Segundo dados da Associação Brasileira de Administradoras de Consórcios (ABAC), os primeiros seis meses de 2022 bateram recorde de cotas vendidas com 1,85 milhão, melhor resultado para o período nos últimos dez anos. Além disso, os números superaram em 12,1% o acumulado no mesmo período do ano passado, quando houve o registro de 1,65 milhão. Tendo como recorte o mesmo período, a Turn2C, solução de inteligência artificial (IA) para o mercado de consórcio, realizou uma pesquisa interna com objetivo de traçar o perfil dos clientes que buscaram o consórcio. A pesquisa aponta que entre os clientes da base, 69,1% eram homens, ao passo que as mulheres representam 30,9%. Já em relação à faixa etária, os jovens adultos, entre 25 e 34 anos, somam 35,2%, à medida que os clientes com idade entre 35 e 44 anos chegam a 36,8%.

Quanto às regiões, o sudeste ganha destaque ao ter três cidades no top 5 das que mais usam o consórcio. São Paulo vem em primeiro lugar com 15,4%; o Rio de Janeiro, logo depois com 3,3%; e Belo Horizonte em quinto, com 2%. As cidades de Salvador (2,2%) e Curitiba (2,1% ) ocupam o terceiro e quarto lugar, respectivamente.

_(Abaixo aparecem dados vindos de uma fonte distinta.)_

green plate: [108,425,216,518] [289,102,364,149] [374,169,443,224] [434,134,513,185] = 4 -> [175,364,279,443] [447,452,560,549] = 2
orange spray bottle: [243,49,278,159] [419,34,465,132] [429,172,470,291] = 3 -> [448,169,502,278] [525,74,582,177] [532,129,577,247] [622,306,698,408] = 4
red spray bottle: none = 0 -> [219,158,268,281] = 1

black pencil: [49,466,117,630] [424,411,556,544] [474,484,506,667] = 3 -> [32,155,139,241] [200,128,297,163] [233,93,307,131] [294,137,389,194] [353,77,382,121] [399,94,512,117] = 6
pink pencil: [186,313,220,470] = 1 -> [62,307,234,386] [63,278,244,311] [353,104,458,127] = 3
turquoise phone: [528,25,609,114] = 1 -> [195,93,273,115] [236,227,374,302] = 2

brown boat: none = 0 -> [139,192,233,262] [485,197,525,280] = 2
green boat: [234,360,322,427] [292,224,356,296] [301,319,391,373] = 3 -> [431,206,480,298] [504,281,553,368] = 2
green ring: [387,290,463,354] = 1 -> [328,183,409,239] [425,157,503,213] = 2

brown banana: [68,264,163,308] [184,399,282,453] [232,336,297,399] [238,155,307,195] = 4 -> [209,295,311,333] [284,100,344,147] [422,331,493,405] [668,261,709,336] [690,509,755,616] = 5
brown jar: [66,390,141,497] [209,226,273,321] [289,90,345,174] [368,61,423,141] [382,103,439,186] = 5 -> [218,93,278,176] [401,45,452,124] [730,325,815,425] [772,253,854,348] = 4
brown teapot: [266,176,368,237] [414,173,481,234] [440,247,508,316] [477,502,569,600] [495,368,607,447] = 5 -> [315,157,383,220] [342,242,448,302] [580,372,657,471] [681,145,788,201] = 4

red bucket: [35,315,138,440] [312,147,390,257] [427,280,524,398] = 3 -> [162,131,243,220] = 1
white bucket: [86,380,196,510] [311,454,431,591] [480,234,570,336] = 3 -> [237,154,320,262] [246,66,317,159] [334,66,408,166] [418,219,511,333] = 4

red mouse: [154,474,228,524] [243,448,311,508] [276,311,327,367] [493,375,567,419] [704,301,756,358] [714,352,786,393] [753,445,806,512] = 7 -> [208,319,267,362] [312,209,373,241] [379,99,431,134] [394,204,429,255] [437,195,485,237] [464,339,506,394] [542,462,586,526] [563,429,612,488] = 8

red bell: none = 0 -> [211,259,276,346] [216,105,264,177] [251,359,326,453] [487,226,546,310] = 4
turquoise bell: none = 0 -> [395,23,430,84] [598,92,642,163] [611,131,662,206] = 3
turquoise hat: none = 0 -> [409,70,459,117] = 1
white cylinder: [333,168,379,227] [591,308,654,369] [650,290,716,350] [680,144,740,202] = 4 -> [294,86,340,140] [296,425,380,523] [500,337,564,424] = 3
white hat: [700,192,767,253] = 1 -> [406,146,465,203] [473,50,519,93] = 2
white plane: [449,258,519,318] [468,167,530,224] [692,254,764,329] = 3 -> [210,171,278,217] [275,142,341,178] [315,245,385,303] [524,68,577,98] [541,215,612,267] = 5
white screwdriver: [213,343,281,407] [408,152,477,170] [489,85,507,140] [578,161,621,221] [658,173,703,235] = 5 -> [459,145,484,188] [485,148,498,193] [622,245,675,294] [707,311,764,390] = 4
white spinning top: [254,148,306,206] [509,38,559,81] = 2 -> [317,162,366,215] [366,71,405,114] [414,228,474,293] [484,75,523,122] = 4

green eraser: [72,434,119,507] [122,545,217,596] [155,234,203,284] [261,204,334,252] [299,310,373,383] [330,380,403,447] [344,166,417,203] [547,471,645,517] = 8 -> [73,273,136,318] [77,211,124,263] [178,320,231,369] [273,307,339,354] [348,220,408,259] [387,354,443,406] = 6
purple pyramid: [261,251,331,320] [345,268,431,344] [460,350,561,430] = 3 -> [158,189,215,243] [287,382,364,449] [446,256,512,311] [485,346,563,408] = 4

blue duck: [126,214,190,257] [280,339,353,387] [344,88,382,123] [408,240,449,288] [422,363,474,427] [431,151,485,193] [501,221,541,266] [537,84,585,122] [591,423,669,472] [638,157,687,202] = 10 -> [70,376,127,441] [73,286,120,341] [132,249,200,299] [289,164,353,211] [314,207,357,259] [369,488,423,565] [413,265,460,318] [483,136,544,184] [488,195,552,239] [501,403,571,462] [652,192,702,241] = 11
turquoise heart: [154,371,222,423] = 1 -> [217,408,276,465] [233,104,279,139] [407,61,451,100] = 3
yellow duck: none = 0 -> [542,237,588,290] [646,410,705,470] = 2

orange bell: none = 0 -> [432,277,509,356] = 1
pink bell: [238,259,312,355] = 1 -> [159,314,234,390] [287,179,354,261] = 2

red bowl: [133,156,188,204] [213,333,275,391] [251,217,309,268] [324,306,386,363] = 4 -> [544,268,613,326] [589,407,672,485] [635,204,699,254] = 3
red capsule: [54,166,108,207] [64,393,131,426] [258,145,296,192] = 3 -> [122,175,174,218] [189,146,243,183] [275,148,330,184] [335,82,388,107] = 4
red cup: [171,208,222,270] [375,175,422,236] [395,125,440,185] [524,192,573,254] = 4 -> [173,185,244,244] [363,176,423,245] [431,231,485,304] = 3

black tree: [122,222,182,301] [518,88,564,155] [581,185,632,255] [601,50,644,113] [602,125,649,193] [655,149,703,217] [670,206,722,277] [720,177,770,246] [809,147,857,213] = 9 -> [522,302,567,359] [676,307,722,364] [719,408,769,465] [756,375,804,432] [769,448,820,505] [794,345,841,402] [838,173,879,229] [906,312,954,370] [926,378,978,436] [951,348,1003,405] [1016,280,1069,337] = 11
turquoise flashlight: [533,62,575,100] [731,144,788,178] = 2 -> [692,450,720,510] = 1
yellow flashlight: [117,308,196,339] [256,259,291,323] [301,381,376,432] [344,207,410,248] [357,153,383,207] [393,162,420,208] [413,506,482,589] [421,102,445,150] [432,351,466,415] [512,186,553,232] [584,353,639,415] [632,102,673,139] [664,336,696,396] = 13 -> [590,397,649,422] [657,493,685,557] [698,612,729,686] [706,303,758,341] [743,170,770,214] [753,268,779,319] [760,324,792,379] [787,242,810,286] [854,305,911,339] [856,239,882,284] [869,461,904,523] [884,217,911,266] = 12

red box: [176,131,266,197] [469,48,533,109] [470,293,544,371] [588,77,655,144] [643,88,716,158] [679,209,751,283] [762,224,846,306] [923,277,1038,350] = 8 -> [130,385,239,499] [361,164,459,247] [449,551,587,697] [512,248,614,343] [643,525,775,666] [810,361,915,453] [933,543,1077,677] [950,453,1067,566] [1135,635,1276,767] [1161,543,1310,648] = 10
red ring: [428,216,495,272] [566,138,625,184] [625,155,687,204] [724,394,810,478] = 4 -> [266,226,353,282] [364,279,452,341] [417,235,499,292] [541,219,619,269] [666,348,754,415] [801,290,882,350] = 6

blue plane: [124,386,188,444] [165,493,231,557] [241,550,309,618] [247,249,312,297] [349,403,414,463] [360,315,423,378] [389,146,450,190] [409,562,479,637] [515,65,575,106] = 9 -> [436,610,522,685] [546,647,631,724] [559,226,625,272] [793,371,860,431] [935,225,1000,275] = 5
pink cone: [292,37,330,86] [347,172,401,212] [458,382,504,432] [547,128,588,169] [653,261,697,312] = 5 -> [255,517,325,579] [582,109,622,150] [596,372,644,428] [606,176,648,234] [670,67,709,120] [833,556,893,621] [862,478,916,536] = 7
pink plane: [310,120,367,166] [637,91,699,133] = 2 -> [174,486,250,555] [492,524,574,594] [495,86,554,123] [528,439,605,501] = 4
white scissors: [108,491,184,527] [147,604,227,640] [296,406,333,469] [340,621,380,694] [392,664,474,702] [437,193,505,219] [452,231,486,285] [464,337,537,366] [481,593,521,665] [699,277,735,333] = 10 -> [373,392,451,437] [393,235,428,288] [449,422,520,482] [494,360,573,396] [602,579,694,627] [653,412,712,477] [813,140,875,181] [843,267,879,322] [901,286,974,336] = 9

O levantamento interno permitiu ainda constatar para quais fins os clientes estão recorrendo ao consórcio. Em primeiro lugar estão os que buscam comprar automóveis (34,27%), em seguida a aquisição da casa própria (28,99%), e fechando o top 3 figuram os clientes que têm como objetivo ter seu próprio caminhão (7,46%). De acordo com Bruno Pinheiro, CEO da Turn2C, a lista de desejos não é surpresa, em especial o primeiro lugar. “Temos observado um aumento significativo no preço dos automóveis. No início deste ano, por exemplo, de acordo com a Fipe, o valor dos carros novos subiu mais de 31%. O que conhecemos como carro popular registrou um aumento ainda mais expressivo, 44% nos últimos três anos. Quando somamos o aumento nos preços à alta de juros, o cenário para quem quer comprar um carro fica bastante complicado, até mesmo o financiamento torna-se mais difícil”, completa.